From: Eric Richardson <maxwell@telesoft.com>
Date: Mon, 12 Jun 2000 10:35:00 -0700
To: DOM <www-dom@w3.org>
Message-ID: <39451F44.8FD9D287@telesoft.com>

keshlam@us.ibm.com wrote:

> >DOM Level 3 calls for:
> >
> >     whitespace in element content (aka "ignorable
> >     whitespace"). Does this Text node only contain
> >     whitespace in element content?
> >
> >How will this be accomplished?  Will the Text class have
> >an "ignorable()" method, or will the interface hierarchy
> >change:
>
> It is EXTREMELY unlikely that the interface hierarchy will change.

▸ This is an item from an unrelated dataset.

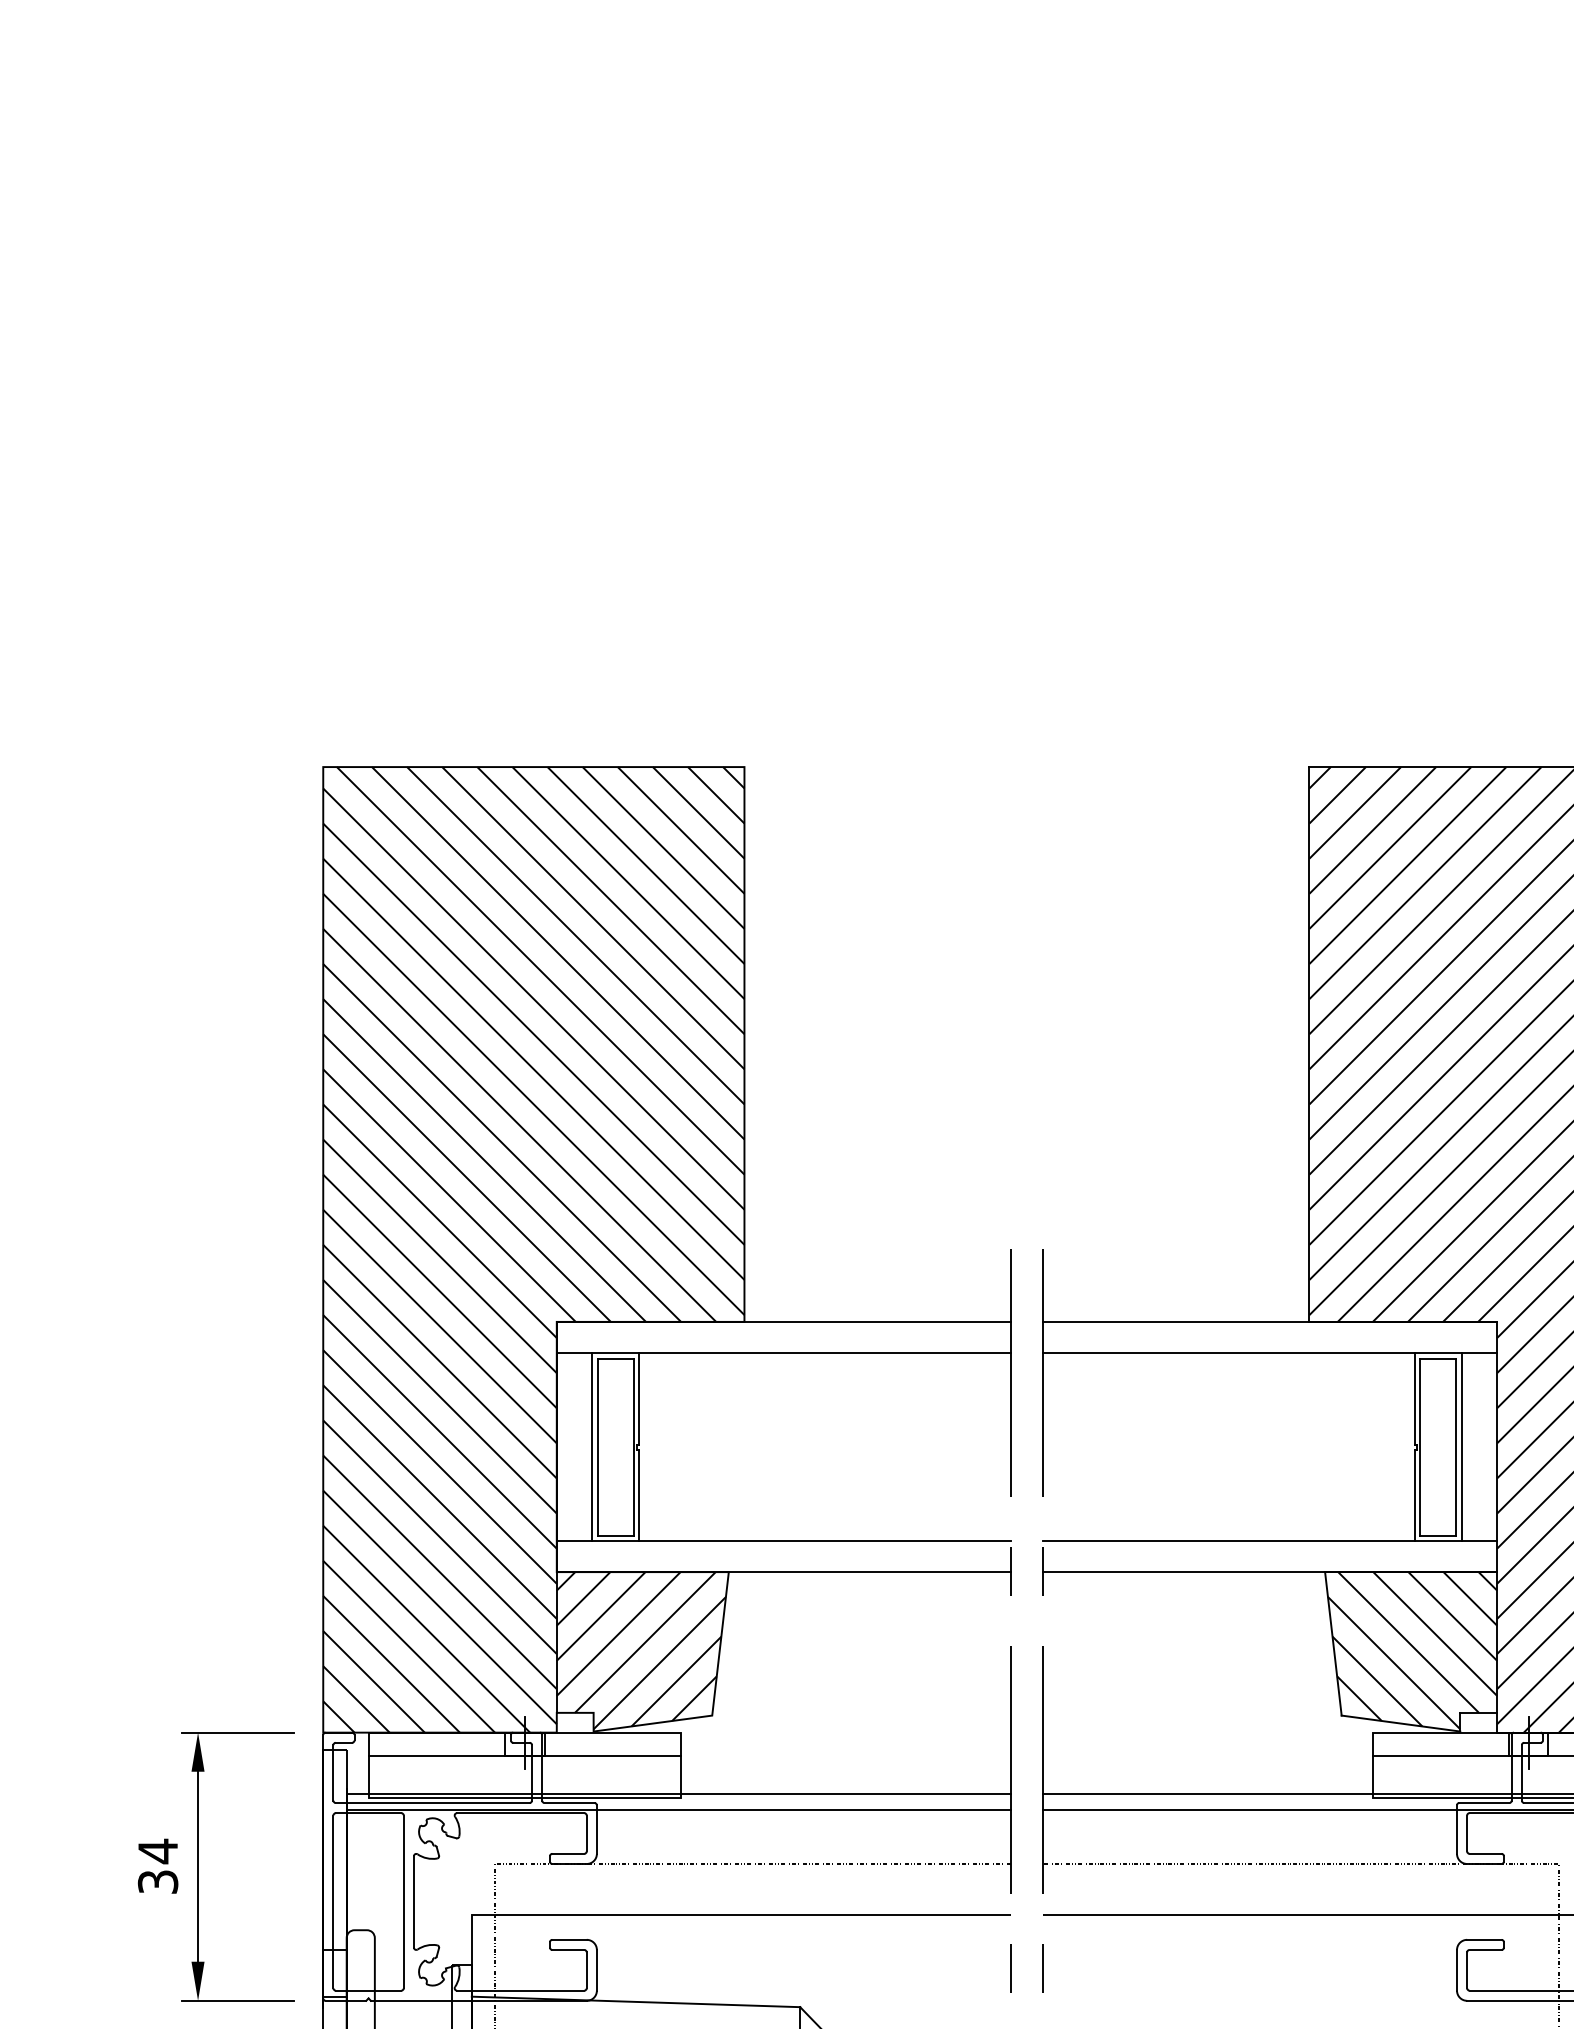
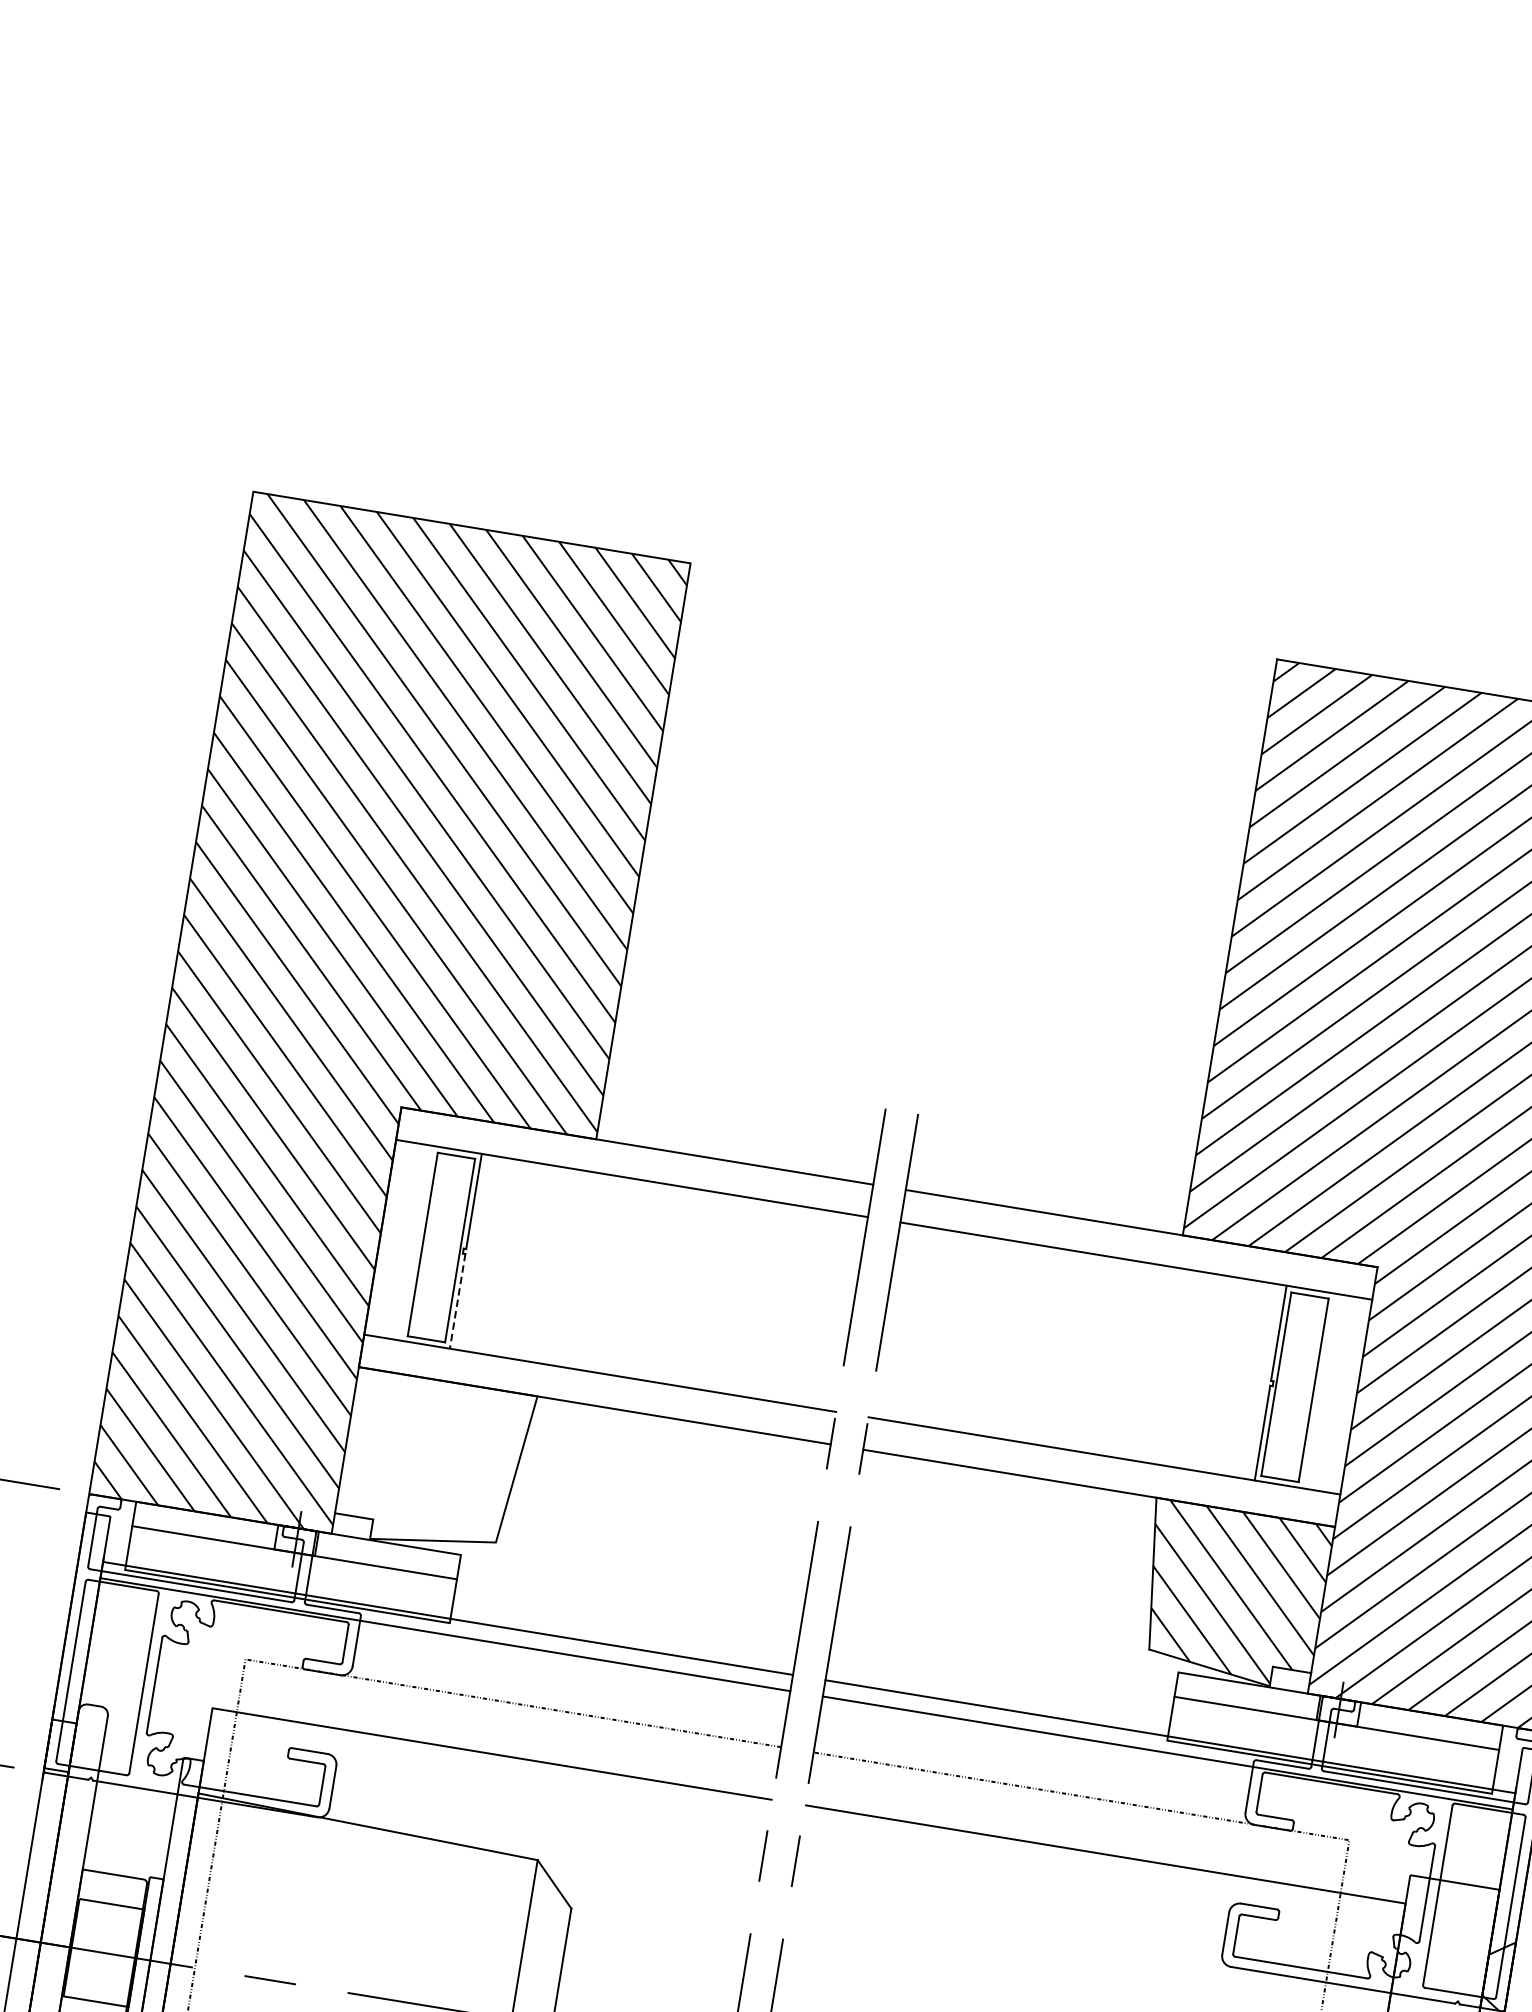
line: (592, 1446) -> (417, 1242), removed
line: (1461, 1446) -> (1319, 1390), removed
line: (639, 1495) -> (457, 1301), solid -> dashed
hatch: (640, 1650) -> (432, 1462), removed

Current
> inclination is to have a pair of tests:
>      Via the Text node: Does this contain only whitespace?
>      Via the Element or the Element Declaration: Can this Element
>           contain only other Elements.

After really looking at this interesting question closely, I've come to the
following conclusions.

1. If the document is validated, it is easy to declare the content "ignorable"
since it is not in the content model.
2. Documents that are not validated could mark TEXT nodes as "whitespace only
" but you have to know the DTD to know if it can be ignored totally depending
on the application.
3. This makes the whole issue complex and truly makes the DOM harder to use.
4. Even filtering or load and store options would have different semantics
based on whether the document is validated or not.

Overall, this is a tough issue.
Eric :-)

Sorry to hear this from David,

> ... even though in key places, the XML 1.0 spec had made
> clear that CDATA just uses an alternate set of delimiters.
> The errata have gone to some work to preclude that reading.
> More SGML legacy has slipped into XML doctrine.
>
> Lesson for anyone doing syntax design in the future:  there
> is a reason for avoiding such context-sensitive mechanisms.
> In one phrase:  needless complexity.
>
>
>

Received on Monday, 12 June 2000 13:38:55 UTC